__Description of the task__:
Can you transcribe every entry word for word, skipping the images?

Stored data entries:
☆ ☆ ☆
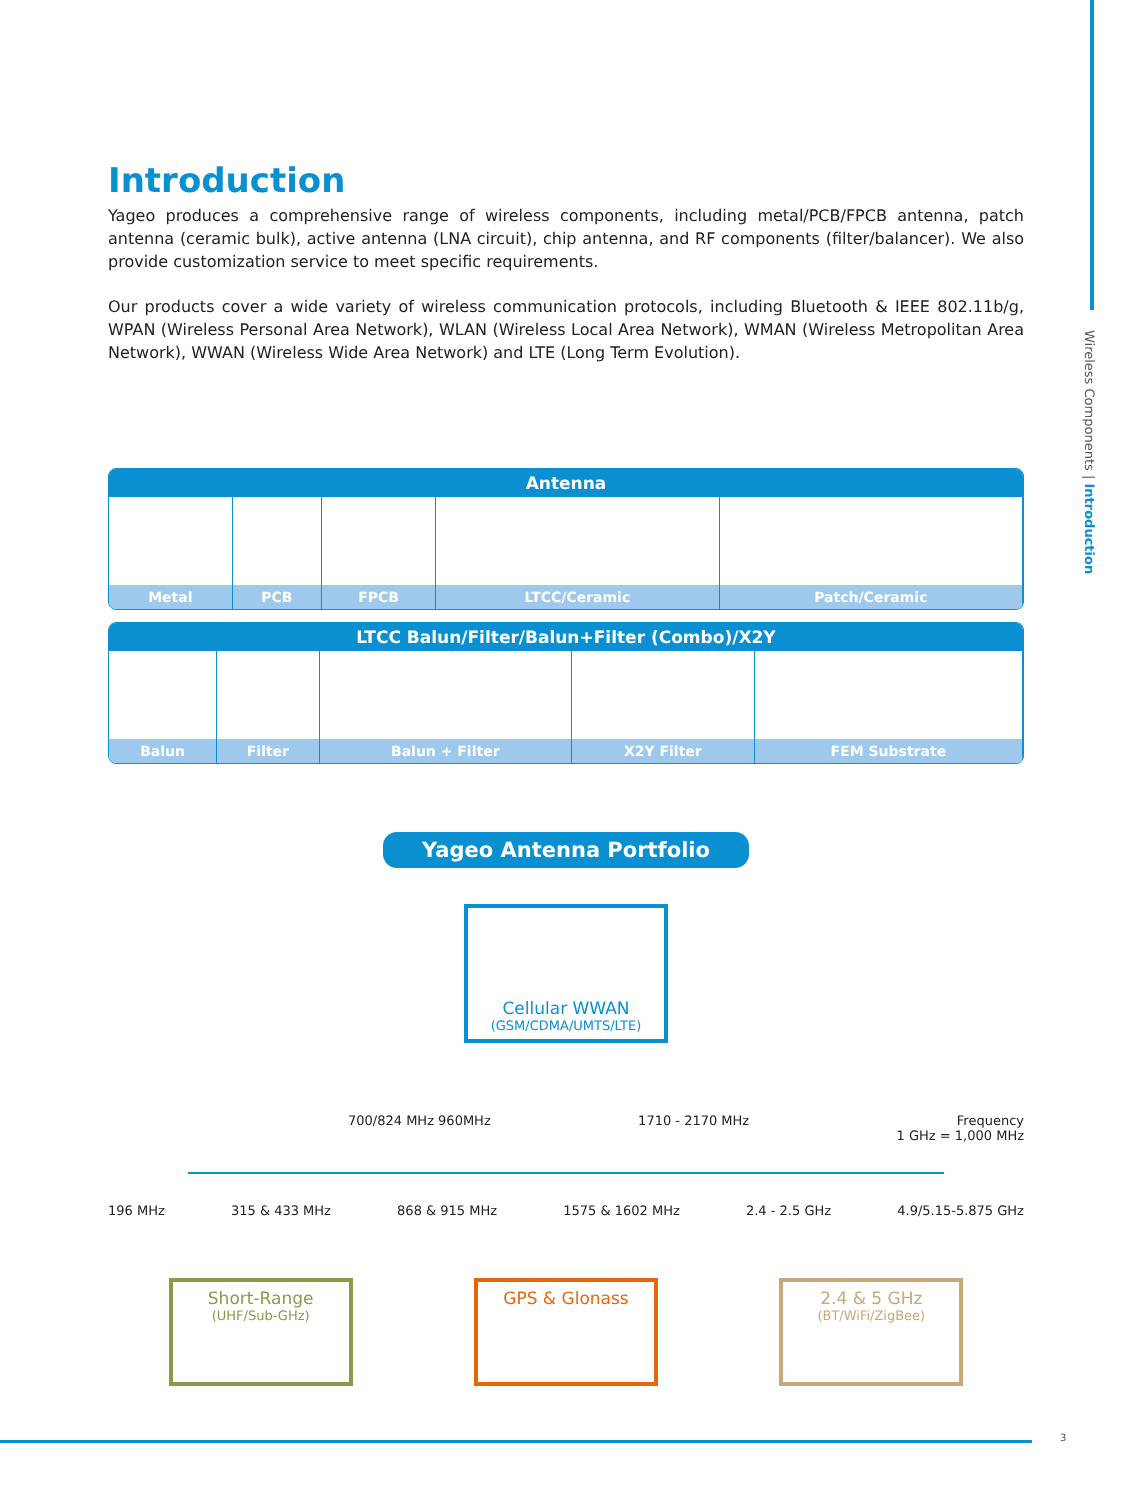Wireless Components | Introduction
Introduction
Yageo produces a comprehensive range of wireless components, including metal/PCB/FPCB antenna, patch antenna (ceramic bulk), active antenna (LNA circuit), chip antenna, and RF components (filter/balancer). We also provide customization service to meet specific requirements.
Our products cover a wide variety of wireless communication protocols, including Bluetooth & IEEE 802.11b/g, WPAN (Wireless Personal Area Network), WLAN (Wireless Local Area Network), WMAN (Wireless Metropolitan Area Network), WWAN (Wireless Wide Area Network) and LTE (Long Term Evolution).
| Antenna | | | | |
| --- | --- | --- | --- | --- |
| Metal | PCB | FPCB | LTCC/Ceramic | Patch/Ceramic |
| LTCC Balun/Filter/Balun+Filter (Combo)/X2Y | | | | |
| --- | --- | --- | --- | --- |
| Balun | Filter | Balun + Filter | X2Y Filter | FEM Substrate |
Yageo Antenna Portfolio
Cellular WWAN
(GSM/CDMA/UMTS/LTE)
700/824 MHz 960MHz 1710 - 2170 MHz Frequency
1 GHz = 1,000 MHz
196 MHz 315 & 433 MHz 868 & 915 MHz 1575 & 1602 MHz 2.4 - 2.5 GHz 4.9/5.15-5.875 GHz
Short-Range
(UHF/Sub-GHz)
GPS & Glonass 2.4 & 5 GHz
(BT/WiFi/ZigBee)
3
☆ ☆ ☆
__Exercise output__:
Wireless Components | Introduction
Introduction
Yageo produces a comprehensive range of wireless components, including metal/PCB/FPCB antenna, patch antenna (ceramic bulk), active antenna (LNA circuit), chip antenna, and RF components (filter/balancer). We also provide customization service to meet specific requirements.
Our products cover a wide variety of wireless communication protocols, including Bluetooth & IEEE 802.11b/g, WPAN (Wireless Personal Area Network), WLAN (Wireless Local Area Network), WMAN (Wireless Metropolitan Area Network), WWAN (Wireless Wide Area Network) and LTE (Long Term Evolution).
| Antenna | | | | |
| --- | --- | --- | --- | --- |
| Metal | PCB | FPCB | LTCC/Ceramic | Patch/Ceramic |
| LTCC Balun/Filter/Balun+Filter (Combo)/X2Y | | | | |
| --- | --- | --- | --- | --- |
| Balun | Filter | Balun + Filter | X2Y Filter | FEM Substrate |
Yageo Antenna Portfolio
Cellular WWAN
(GSM/CDMA/UMTS/LTE)
700/824 MHz 960MHz 1710 - 2170 MHz Frequency
1 GHz = 1,000 MHz
196 MHz 315 & 433 MHz 868 & 915 MHz 1575 & 1602 MHz 2.4 - 2.5 GHz 4.9/5.15-5.875 GHz
Short-Range
(UHF/Sub-GHz)
GPS & Glonass 2.4 & 5 GHz
(BT/WiFi/ZigBee)
3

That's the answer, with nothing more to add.